In the initial days of the Afrin operation last January, Erdoğan also said that after the operation work will start to send back Syrian refugees to their home country. But neither he nor other AKP representatives have been vocal on the issue during the electoral campaign.

Ankara’s priority in Syria has shifted from toppling Bashar al–Assad regime to securing the Turkey–Syria border by preventing the outlawed Kurdistan Workers’ Party’s (PKK) Syrian wing from gaining predominance in the border regions. Turkey’s cross-border operations in Syria are mainly about rolling back the military and political gains of the PKK’s Syrian wing.

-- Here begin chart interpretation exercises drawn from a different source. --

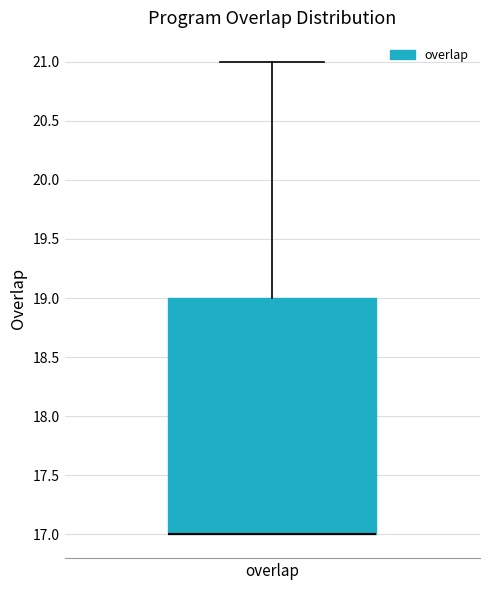

Where does the upper whisker of the box for overlap end on the y-axis? The values are not printed on the chart, so give them approximately, as read against the axis.

21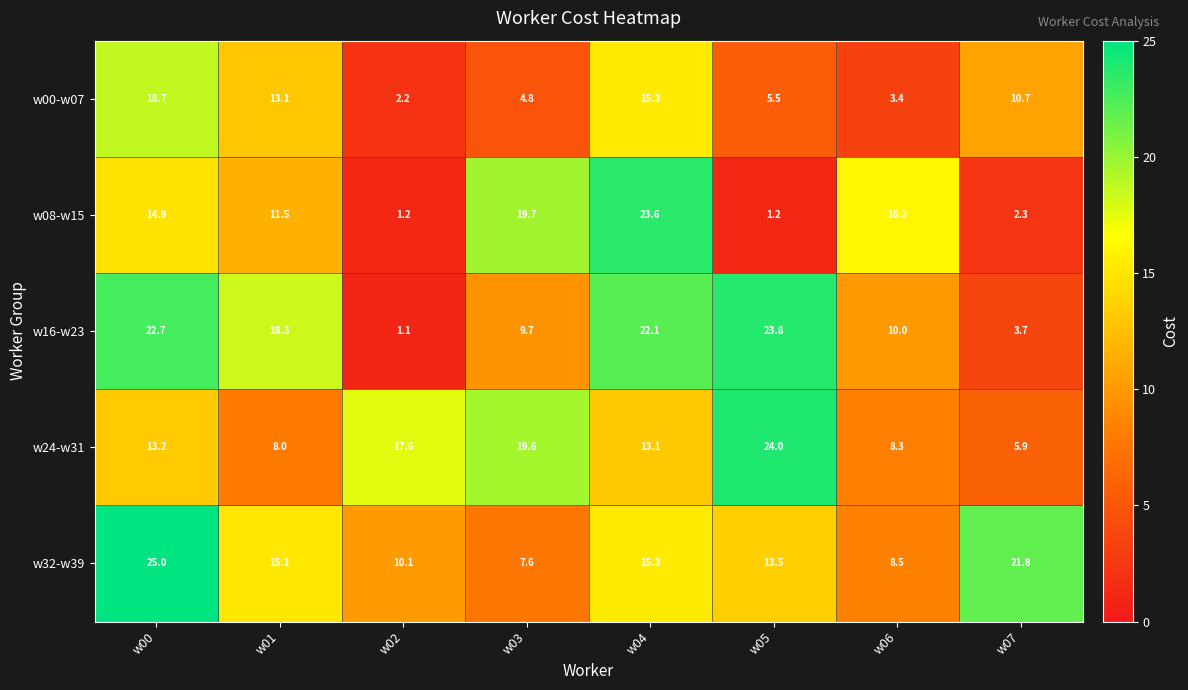

What is the sum of all w32-w39 values?

116.9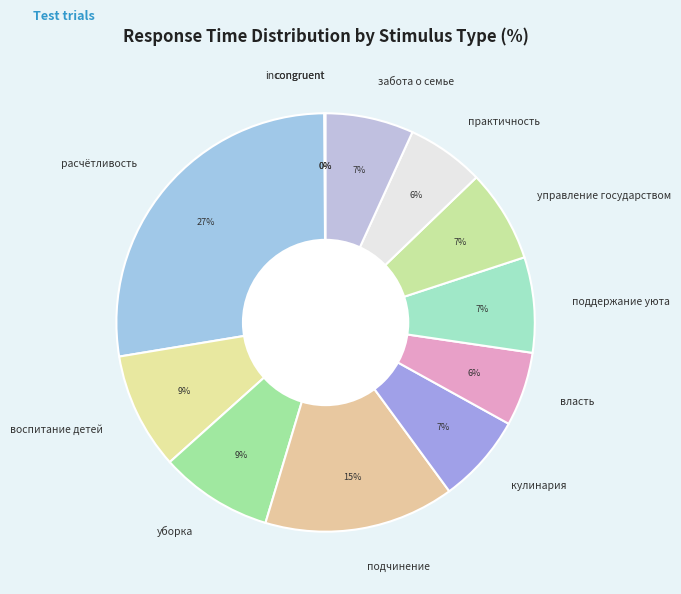

To the nearest percent, what is the difference between the забота о семье and уборка slice percentages?

2%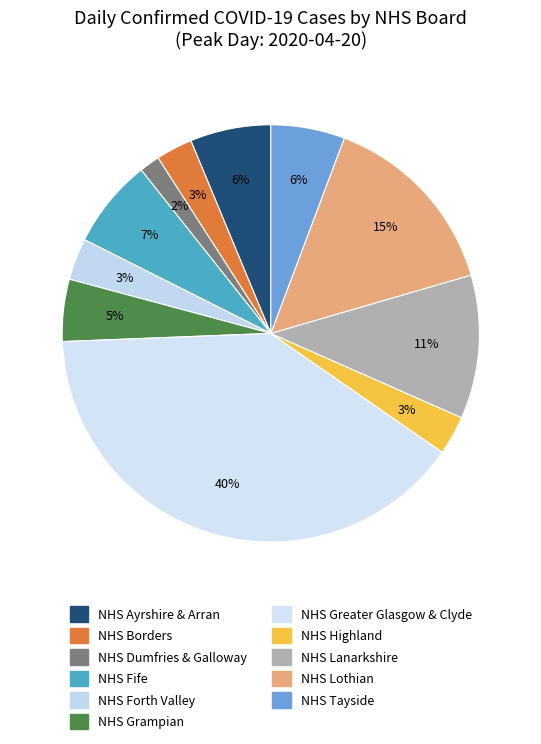

What percentage is NOT represented by NHS Lothian?

85.2%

They also aim to maintain some kind of stability that will enable the return of refugees and prevent further new waves of refugees (which remains a possibility if the regime forces are to attack Idlib, where opposition forces have been pushed).

If Erdoğan and his party win on June 24, Turkey will continue to consolidate its positions while encouraging the slow but gradual return of refugees. It will also put pressure on Russia and Iran to use their leverage on Damascus to prevent a regime attack on Idlib.

If the opposition wins the elections, although a direct dialogue channel will likely be opened with the al-Assad regime, the Syrian leader will not make life easy for Ankara. The withdrawal of Turkish soldiers, as well as the fate of the opposition forces, some of which have been supported by Turkey, will lead to thorny negotiations and delay a fast return of refugees. An attack on Idlib to force Turkey to accept Damascus’ terms cannot be excluded, which means that the leadership in Ankara will find itself trying to handle a new flow of refugees instead of making plans to send them back.

It would be difficult to imagine the opposition making radical cuts to the assistance provided to refugees, though the budget earmarked for humanitarian assistance in more distant places like Africa and Asia could be channeled back for Syrians.

At any rate, whoever governs Turkey for the next four years will have to accept that a high number of Syrian refugees are here to stay for at least some more years to come.